Directions for this task.
After reading the data below, copy out every line that contains the word "License".

___ Material for this exercise ___

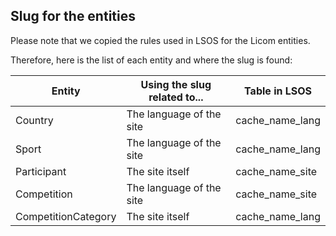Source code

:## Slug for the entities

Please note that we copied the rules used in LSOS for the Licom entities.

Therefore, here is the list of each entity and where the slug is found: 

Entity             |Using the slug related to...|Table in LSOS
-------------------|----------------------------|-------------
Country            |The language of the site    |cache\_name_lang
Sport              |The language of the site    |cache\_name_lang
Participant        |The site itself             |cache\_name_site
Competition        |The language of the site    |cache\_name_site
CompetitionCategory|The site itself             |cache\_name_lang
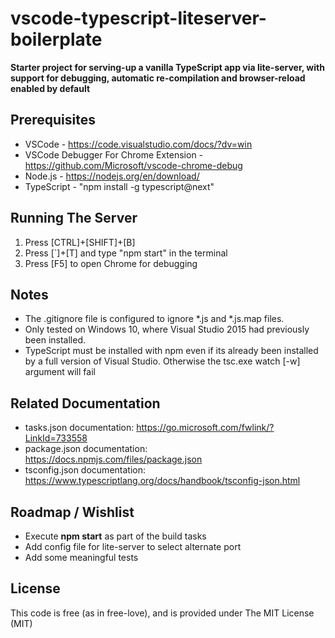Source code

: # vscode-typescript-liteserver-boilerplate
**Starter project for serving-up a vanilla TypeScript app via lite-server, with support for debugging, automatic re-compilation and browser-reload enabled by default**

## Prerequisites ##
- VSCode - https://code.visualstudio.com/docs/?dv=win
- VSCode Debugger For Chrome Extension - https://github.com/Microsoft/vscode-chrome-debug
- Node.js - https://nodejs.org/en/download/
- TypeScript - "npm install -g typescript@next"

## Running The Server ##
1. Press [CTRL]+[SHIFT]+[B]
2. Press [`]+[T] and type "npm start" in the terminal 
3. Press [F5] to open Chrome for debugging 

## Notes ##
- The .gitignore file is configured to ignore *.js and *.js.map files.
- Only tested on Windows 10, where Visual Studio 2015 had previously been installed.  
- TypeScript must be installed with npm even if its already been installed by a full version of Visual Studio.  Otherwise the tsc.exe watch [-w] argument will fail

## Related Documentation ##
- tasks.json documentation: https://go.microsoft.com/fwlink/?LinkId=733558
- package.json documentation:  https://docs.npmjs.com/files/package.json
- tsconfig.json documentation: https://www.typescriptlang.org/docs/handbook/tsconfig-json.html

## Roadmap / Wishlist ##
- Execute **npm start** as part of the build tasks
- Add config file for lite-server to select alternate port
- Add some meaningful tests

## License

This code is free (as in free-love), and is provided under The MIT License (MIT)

___

Reply.
## License
This code is free (as in free-love), and is provided under The MIT License (MIT)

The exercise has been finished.